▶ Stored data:
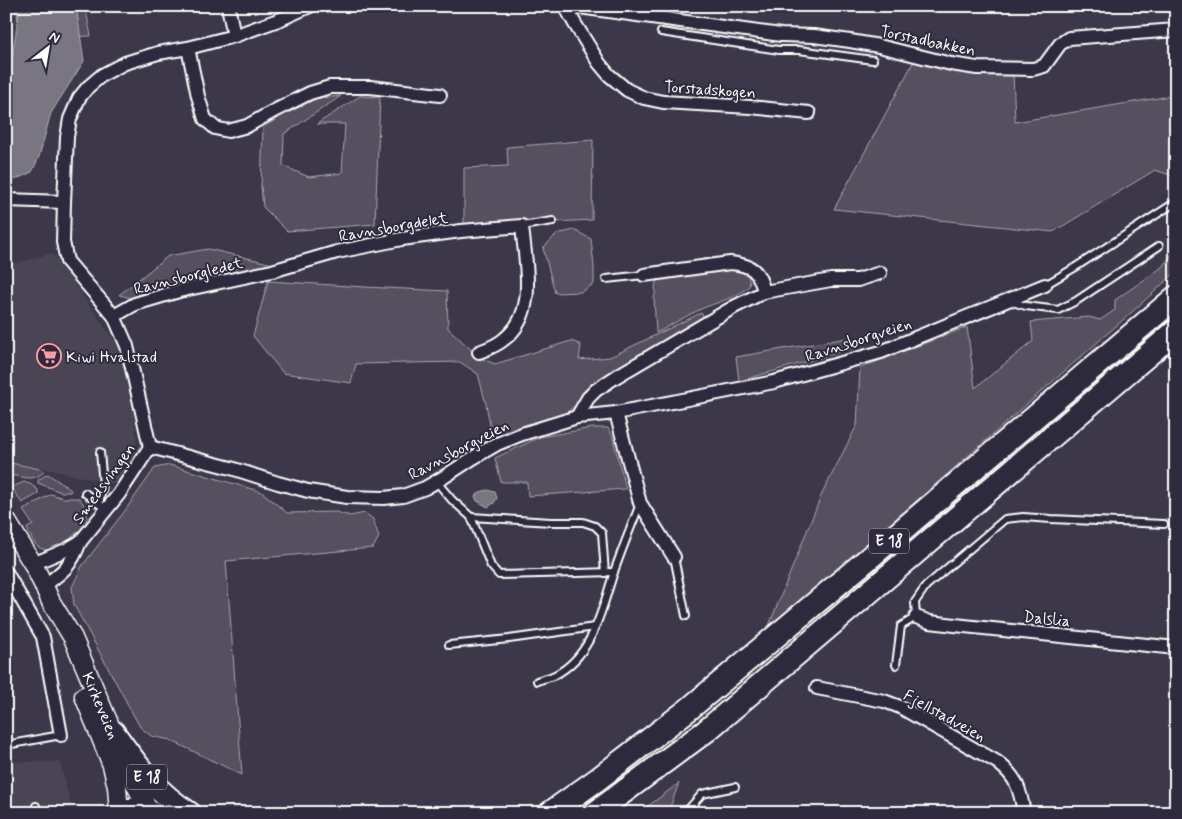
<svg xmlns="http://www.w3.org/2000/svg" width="1182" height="819" viewBox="0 0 1182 819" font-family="Mynerve,sans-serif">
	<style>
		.built { fill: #494455 }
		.green { fill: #555060; stroke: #aaa8b0 }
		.water { fill: #797682; stroke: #afadb4 }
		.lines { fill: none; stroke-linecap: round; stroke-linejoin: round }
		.lane-casing { stroke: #fff; stroke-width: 10 }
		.street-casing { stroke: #fff; stroke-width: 16 }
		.secondary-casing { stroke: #fff; stroke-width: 21 }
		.primary-casing { stroke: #fff; stroke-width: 24 }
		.highway-casing { stroke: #fff; stroke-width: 26 }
		.lane { stroke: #2f2a3d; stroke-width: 6 }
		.street { stroke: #2f2a3d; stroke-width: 12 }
		.secondary { stroke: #2f2a3d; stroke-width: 18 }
		.primary { stroke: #2f2a3d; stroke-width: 20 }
		.highway { stroke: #2f2a3d; stroke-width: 22 }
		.labels { text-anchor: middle; stroke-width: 4; stroke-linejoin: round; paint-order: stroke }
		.shield { fill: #2f2a3d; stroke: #c1bfc5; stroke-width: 1 }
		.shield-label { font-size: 15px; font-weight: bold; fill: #fff }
		.street-label { font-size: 16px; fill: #fff; stroke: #2f2a3d }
		.poi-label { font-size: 16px; fill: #fff; stroke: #2f2a3d; text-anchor: start }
	</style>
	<rect width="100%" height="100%" fill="#3c3749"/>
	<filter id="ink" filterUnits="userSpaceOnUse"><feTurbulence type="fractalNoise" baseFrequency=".02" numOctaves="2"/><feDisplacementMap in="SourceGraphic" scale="10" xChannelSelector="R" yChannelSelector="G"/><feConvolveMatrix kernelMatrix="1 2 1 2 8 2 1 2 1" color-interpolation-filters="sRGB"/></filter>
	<g filter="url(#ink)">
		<!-- built -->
		<g class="built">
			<polygon points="52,253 118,345 133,402 137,441 130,463 118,485 37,467 11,464 6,465 6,266"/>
			<polygon points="6,762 60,762 73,813 6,813"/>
		</g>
		<!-- green -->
		<g class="green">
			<polygon points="17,6 85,6 91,36 18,39"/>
			<polygon points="914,61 1013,73 1015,122 1176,95 1176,177 1155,170 1053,232 834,209"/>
			<polygon points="341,96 284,134 283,166 309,177 342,173 345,124 317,124 360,96 380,97 375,224 287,231 263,207 261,187 263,127 312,99"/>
			<polygon points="593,140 592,220 464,227 464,168 508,166 507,147"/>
			<polygon points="574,230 591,239 594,266 594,284 581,292 555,293 543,248 557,234"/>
			<polygon points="208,249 273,264 142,293 132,298 119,295 168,256"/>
			<polygon points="1176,249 1176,272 1132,312 766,633 821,496 857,425 860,368 967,327 975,388 1033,341 1031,322 1089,317 1100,320 1115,310 1115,300 1161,268"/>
			<path d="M737 269 746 271 748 275 750 285C741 296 715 303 701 309 686 316 671 325 656 333L654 298C657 291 653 285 658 278Z"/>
			<polygon points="268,281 365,287 447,291 448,328 480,358 495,364 571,341 581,345 579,360 610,357 701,313 705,318 593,386 575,406 564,414 511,431 495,437 492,436 486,404 478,374 460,362 356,364 351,383 283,373 253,336"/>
			<polygon points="847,338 851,349 739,381 736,357"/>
			<polygon points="592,428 608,428 612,435 626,489 528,496 527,482 501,482 495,458 540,437"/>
			<path d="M6 462 40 469 44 472C29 484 24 474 6 476Z"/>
			<polygon points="170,465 262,492 287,513 336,512 350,516 365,513 373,519 379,537 373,548 226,561 242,775 170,740 151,736 140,727 74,605 72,587 82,566 124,512 155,468"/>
			<polygon points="48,474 71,490 70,492 61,492 38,483 38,480"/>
			<polygon points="24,482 30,484 38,490 38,494 22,503 13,490 6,488 6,485 12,487"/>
			<path d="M51 494 63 498H79C85 505 90 515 85 524 84 527 80 530 77 532 68 542 55 555 40 548 33 544 30 535 27 528L33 525 23 510Z"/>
			<polygon points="679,783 669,810 667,813 639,813"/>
		</g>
		<!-- water -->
		<g class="water">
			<polygon points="20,6 76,6 84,61 51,113 39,157 32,172 12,181 6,179 6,71 12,57"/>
			<polygon points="487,490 495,492 497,498 494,503 488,507 477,501 475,496 480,492"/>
		</g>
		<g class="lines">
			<defs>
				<g id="lane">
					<polyline points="661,32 779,50 799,50 873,60"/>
					<polyline points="522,226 553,221"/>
					<polyline points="606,279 644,275"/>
					<polyline points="1045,285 1074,268 1176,202"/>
					<polyline points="1009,301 1026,306 1058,310 1076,301 1159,246"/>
					<polyline points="436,481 452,500 471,517 491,566 499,575 614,572"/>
					<polyline points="85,493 102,506"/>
					<polyline points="99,504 103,485 100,452"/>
					<polyline points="471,517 551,522 583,522 595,526 602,533 605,573"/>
					<polyline points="674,557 686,616"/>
					<polyline points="449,645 509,639 595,627"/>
					<polyline points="896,665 901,626 916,617 915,602 926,586 1005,519 1023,517 1051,519 1164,524"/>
					<path d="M537 681C542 679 549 678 555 675 593 656 602 608 614 572 622 549 631 527 640 504"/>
					<polyline points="6,745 61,735"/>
					<polyline points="36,813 36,806"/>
					<polyline points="685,813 702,794 735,787"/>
				</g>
				<g id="street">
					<polyline points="228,6 234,36"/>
					<polyline points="565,6 575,24 599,63 609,75 627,90 644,98 663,102 750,107 809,113"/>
					<polyline points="572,6 781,35 814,36 850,41 879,46 951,64 977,68 1033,69 1044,66 1060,44 1069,38 1176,30"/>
					<polyline points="188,48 198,96 205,119 215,128 228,131 247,126 272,112 310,93 330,87 370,87 440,95"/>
					<polyline points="6,200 64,202"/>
					<path d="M644 275 730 263C752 265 759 270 764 292"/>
					<path d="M114 316 135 304 179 291 272 271 337 252 402 239 461 231 522 226C525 263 539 314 503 340 496 346 487 349 479 352"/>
					<polyline points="616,413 640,503 674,557"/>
					<polyline points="577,417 588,398 596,390 617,376 734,307 764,292 831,280 858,280 880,273"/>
					<polyline points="150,447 231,468 278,483 308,491 347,497 384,498 403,496 425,488 444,477 473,458 497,444 522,434 577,417 616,413 774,382 881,352 1045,285"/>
					<polyline points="33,564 68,549 80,542 119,494 150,447 127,346 114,316 67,261 63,242 64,202 67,137 70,119 79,98 88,87 102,75 125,63 158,53 188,48 234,36 281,19 310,6"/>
					<polyline points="6,572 43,637 61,735"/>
					<path d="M44 586C64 571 71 566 80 542"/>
					<polyline points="916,617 930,622 955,625 1176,648"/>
					<path d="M817 688 884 701 900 707 997 762C1017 777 1020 789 1024 813"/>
				</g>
				<g id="secondary">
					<path id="s1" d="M6 520 33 564 44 586 51 602 73 638 129 771 148 810"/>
					<polyline points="84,696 112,765 117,787 119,812"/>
				</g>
				<path id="primary" d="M118 813C131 807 141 806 154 813"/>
				<g id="highway">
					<path d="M113 732C136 764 155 792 189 813"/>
					<polyline points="550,813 598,779 689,709 868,559 1176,297"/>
					<polyline points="595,813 706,731 1176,331"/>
				</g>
			</defs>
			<!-- lane casing -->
			<use href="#lane" class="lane-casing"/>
			<!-- street casing -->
			<use href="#street" class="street-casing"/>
			<!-- secondary casing -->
			<use href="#secondary" class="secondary-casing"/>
			<!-- primary casing -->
			<use href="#primary" class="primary-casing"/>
			<!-- highway casing -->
			<use href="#highway" class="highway-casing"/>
			<!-- lane -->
			<use href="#lane" class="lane"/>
			<!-- street -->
			<use href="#street" class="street"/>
			<!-- secondary -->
			<use href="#secondary" class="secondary"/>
			<!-- primary -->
			<use href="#primary" class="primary"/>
			<!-- highway -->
			<use href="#highway" class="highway"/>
		</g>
	</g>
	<!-- icons -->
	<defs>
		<symbol id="supermarket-ring" viewBox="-11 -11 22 22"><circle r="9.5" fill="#2f2a3d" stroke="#ff9aa2" stroke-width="1.5"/><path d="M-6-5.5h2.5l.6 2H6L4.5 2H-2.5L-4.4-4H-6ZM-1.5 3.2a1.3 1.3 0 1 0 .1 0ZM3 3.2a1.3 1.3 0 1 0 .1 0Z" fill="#ff9aa2"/></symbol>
	</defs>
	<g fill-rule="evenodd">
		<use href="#supermarket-ring" x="35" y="342" width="28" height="28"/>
	</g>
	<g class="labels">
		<!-- shield labels -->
		<g class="shield">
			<rect x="869" y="528.5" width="40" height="25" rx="4"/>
			<rect x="127" y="764.5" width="40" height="25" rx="4"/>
		</g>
		<g class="shield-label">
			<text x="889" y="546">E 18</text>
			<text x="147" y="782">E 18</text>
		</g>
		<!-- street labels -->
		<g class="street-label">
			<text transform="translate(928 40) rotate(12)" y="6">Torstadbakken</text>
			<text transform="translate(710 89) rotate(4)" y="6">Torstadskogen</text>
			<text transform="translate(393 226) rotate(-10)" y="6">Ravnsborgdelet</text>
			<text transform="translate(188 275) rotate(-14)" y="6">Ravnsborgledet</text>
			<text transform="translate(858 339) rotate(-18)" y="6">Ravnsborgveien</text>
			<text transform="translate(458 449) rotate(-28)" y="6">Ravnsborgveien</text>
			<text transform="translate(103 483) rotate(-54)" y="6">Smedsvingen</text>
			<text transform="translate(1047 618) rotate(6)" y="6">Dalslia</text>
			<text dy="6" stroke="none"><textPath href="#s1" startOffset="209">Kirkeveien</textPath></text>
			<text transform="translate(945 715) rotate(29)" y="6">Fjellstadveien</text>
		</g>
		<!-- poi labels -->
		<g class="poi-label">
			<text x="66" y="362">Kiwi Hvalstad</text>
		</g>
	</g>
	<!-- margin -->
	<rect width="1182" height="819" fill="none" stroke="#2f2a3d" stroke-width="25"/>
	<rect x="12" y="12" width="1157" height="794" fill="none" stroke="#fff" stroke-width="2" filter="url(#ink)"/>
	<!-- north arrow -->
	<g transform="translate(48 48) rotate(31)" stroke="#2f2a3d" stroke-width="4" paint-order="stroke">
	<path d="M0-4L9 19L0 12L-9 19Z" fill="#ffffff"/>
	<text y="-8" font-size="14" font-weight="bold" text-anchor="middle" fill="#ffffff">N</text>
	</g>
</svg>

▶ Exercise instructions: Scan the records above for the string "ffffff", and copy every line where it turns up.

▶ Exercise answer:
	<path d="M0-4L9 19L0 12L-9 19Z" fill="#ffffff"/>
	<text y="-8" font-size="14" font-weight="bold" text-anchor="middle" fill="#ffffff">N</text>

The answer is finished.